Ia mengatakan, pihaknya telah melakukan klarifikasi kepada Moh. Salehuddin atau yang akrab disapa Sahut, atas keterangannya di media online (newsradarjatim.com) yang mengungkapkan bahwa kayu balsa yang diamankan RPH Pakuniran pada awal September 2023 lalu itu sebanyak 52 pohon.
“Betul, kalau Pak Sahut pada waktu kejadian masih menjabat sebagai Mandor Perhutani RPH Pakuniran, dan saat ini sudah dipindahtugaskan. Namun terkait jumlah kayu balsa sebanyak 52 pohon itu keliru.
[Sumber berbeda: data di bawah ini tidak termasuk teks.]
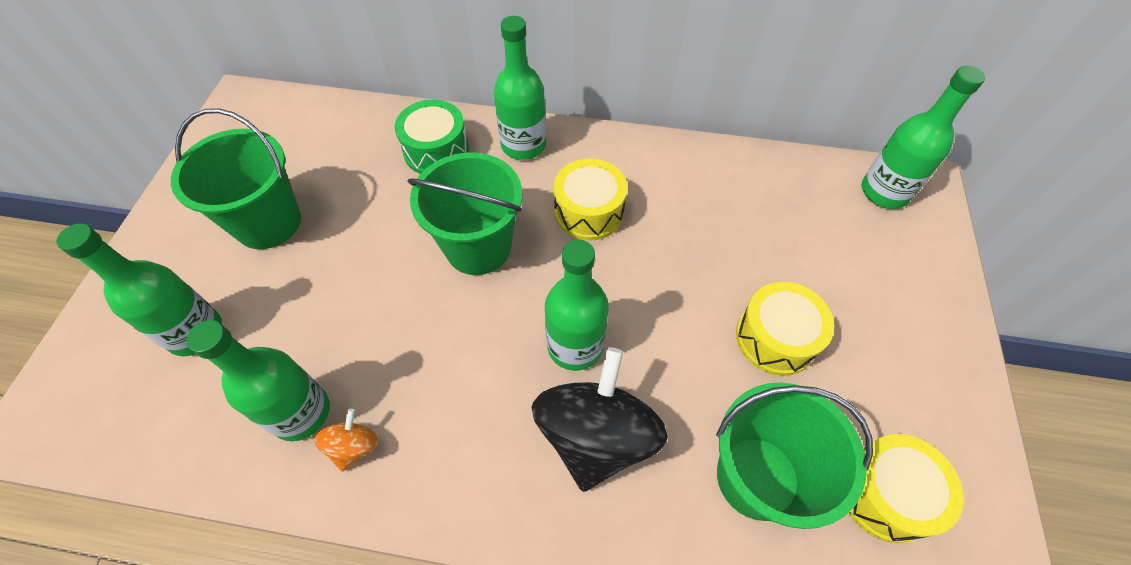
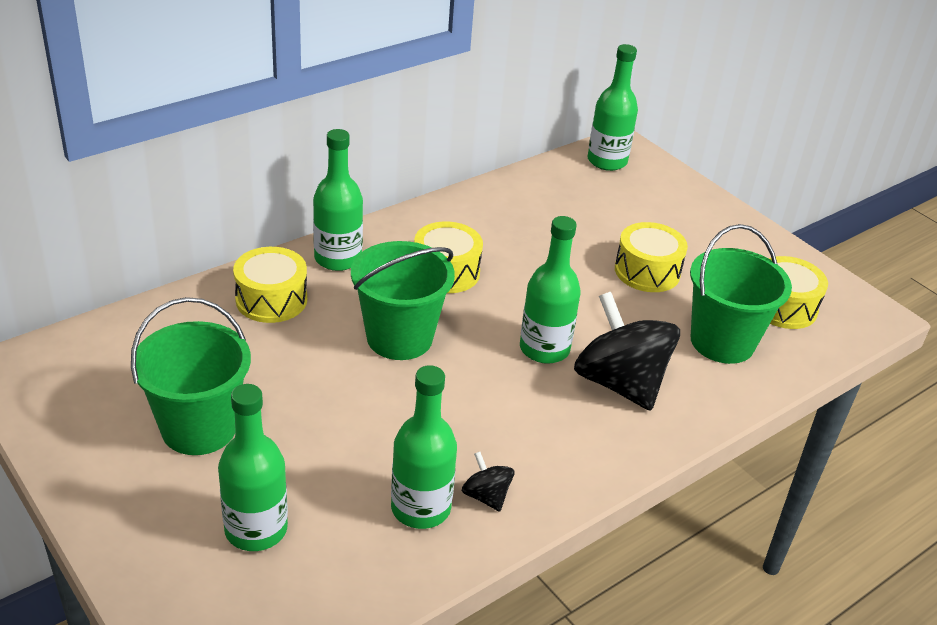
camera: 50 degrees left, 20 degrees down
orange spinning top [314,409,378,472] -> black spinning top [462,452,515,512]
green drum [395,100,469,174] -> yellow drum [233,247,307,323]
Yang benar 52 batang. Hal itu pun sudah kami klarifikasi kepada yang bersangkutan. Bahkan kami pun telah turun ke lapangan. Jadi kayu balsa yang diamankan RPH Pakuniran tersebut, tidak ada perubahan atau penukaran,” jelas Suherwan, Jumat (29/9/23).
Untuk saat ini, lanjutnya, kasus dugaan penebangan kayu balsa di wilayah kelola Resor Pengelolaan Hutan (RPH) Pakuniran tersebut, sedang ditangani KPH Probolinggo. Ke depannya, ia mengaku akan lebih proaktif mengawasi, mengevaluasi, dan mengendalikan pelaksanaan kegiatan pengelolaan hutan di wilayah kerjanya.
“Saya ini masih tergolong baru menjabat sebagai Asper BKPH Kraksaan. Untuk itu, saya berharap adanya sinergitas yang baik dari segenap elemen masyarakat agar ke depannya bisa menjalankan tugas dengan baik,” ucapnya.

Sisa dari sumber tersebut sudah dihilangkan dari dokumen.